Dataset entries
# # # # # # #

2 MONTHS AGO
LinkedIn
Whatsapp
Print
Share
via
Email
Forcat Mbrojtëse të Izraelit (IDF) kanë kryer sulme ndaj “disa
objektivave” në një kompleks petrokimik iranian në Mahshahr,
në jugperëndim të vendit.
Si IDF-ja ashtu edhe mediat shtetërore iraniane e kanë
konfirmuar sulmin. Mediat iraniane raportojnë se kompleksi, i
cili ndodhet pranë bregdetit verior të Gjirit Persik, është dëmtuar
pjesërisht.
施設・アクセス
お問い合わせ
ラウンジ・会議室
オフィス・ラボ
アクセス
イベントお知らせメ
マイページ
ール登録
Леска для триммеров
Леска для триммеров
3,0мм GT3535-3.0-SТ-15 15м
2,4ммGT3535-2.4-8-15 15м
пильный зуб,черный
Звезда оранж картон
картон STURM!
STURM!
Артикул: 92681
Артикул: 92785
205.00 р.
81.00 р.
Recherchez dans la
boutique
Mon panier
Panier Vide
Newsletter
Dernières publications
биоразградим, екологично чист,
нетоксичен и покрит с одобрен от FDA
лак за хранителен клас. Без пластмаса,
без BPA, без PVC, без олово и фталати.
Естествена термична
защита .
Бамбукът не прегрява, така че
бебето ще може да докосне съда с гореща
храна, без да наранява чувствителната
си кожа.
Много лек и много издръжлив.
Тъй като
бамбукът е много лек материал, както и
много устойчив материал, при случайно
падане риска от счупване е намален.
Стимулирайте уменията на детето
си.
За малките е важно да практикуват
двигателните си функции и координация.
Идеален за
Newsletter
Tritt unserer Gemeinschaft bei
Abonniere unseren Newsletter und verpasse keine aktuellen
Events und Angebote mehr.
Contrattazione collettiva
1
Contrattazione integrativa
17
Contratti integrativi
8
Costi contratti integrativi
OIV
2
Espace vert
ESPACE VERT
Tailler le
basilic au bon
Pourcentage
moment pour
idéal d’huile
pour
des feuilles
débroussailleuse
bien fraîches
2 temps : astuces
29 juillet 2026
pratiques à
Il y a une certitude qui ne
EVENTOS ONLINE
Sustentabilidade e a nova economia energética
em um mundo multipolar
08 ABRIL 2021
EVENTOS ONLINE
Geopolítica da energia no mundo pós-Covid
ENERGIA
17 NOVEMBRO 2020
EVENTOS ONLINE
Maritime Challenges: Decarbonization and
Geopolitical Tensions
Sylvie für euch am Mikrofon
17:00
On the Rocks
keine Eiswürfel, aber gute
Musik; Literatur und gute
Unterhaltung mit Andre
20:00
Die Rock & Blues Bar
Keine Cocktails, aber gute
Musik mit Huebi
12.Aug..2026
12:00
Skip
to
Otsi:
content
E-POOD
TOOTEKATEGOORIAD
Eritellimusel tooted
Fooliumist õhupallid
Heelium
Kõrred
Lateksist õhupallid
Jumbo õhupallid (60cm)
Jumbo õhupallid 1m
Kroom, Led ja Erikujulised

# # # # # # #

WHAT IS EXPECTED
Please reproduce every line of the entries above, changing "EVENTOS ONLINE" to "WEBINARS" wherever it occurs and keeping everything else the same.

ANSWER TO THIS EXERCISE
2 MONTHS AGO
LinkedIn
Whatsapp
Print
Share
via
Email
Forcat Mbrojtëse të Izraelit (IDF) kanë kryer sulme ndaj “disa
objektivave” në një kompleks petrokimik iranian në Mahshahr,
në jugperëndim të vendit.
Si IDF-ja ashtu edhe mediat shtetërore iraniane e kanë
konfirmuar sulmin. Mediat iraniane raportojnë se kompleksi, i
cili ndodhet pranë bregdetit verior të Gjirit Persik, është dëmtuar
pjesërisht.
施設・アクセス
お問い合わせ
ラウンジ・会議室
オフィス・ラボ
アクセス
イベントお知らせメ
マイページ
ール登録
Леска для триммеров
Леска для триммеров
3,0мм GT3535-3.0-SТ-15 15м
2,4ммGT3535-2.4-8-15 15м
пильный зуб,черный
Звезда оранж картон
картон STURM!
STURM!
Артикул: 92681
Артикул: 92785
205.00 р.
81.00 р.
Recherchez dans la
boutique
Mon panier
Panier Vide
Newsletter
Dernières publications
биоразградим, екологично чист,
нетоксичен и покрит с одобрен от FDA
лак за хранителен клас. Без пластмаса,
без BPA, без PVC, без олово и фталати.
Естествена термична
защита .
Бамбукът не прегрява, така че
бебето ще може да докосне съда с гореща
храна, без да наранява чувствителната
си кожа.
Много лек и много издръжлив.
Тъй като
бамбукът е много лек материал, както и
много устойчив материал, при случайно
падане риска от счупване е намален.
Стимулирайте уменията на детето
си.
За малките е важно да практикуват
двигателните си функции и координация.
Идеален за
Newsletter
Tritt unserer Gemeinschaft bei
Abonniere unseren Newsletter und verpasse keine aktuellen
Events und Angebote mehr.
Contrattazione collettiva
1
Contrattazione integrativa
17
Contratti integrativi
8
Costi contratti integrativi
OIV
2
Espace vert
ESPACE VERT
Tailler le
basilic au bon
Pourcentage
moment pour
idéal d’huile
pour
des feuilles
débroussailleuse
bien fraîches
2 temps : astuces
29 juillet 2026
pratiques à
Il y a une certitude qui ne
WEBINARS
Sustentabilidade e a nova economia energética
em um mundo multipolar
08 ABRIL 2021
WEBINARS
Geopolítica da energia no mundo pós-Covid
ENERGIA
17 NOVEMBRO 2020
WEBINARS
Maritime Challenges: Decarbonization and
Geopolitical Tensions
Sylvie für euch am Mikrofon
17:00
On the Rocks
keine Eiswürfel, aber gute
Musik; Literatur und gute
Unterhaltung mit Andre
20:00
Die Rock & Blues Bar
Keine Cocktails, aber gute
Musik mit Huebi
12.Aug..2026
12:00
Skip
to
Otsi:
content
E-POOD
TOOTEKATEGOORIAD
Eritellimusel tooted
Fooliumist õhupallid
Heelium
Kõrred
Lateksist õhupallid
Jumbo õhupallid (60cm)
Jumbo õhupallid 1m
Kroom, Led ja Erikujulised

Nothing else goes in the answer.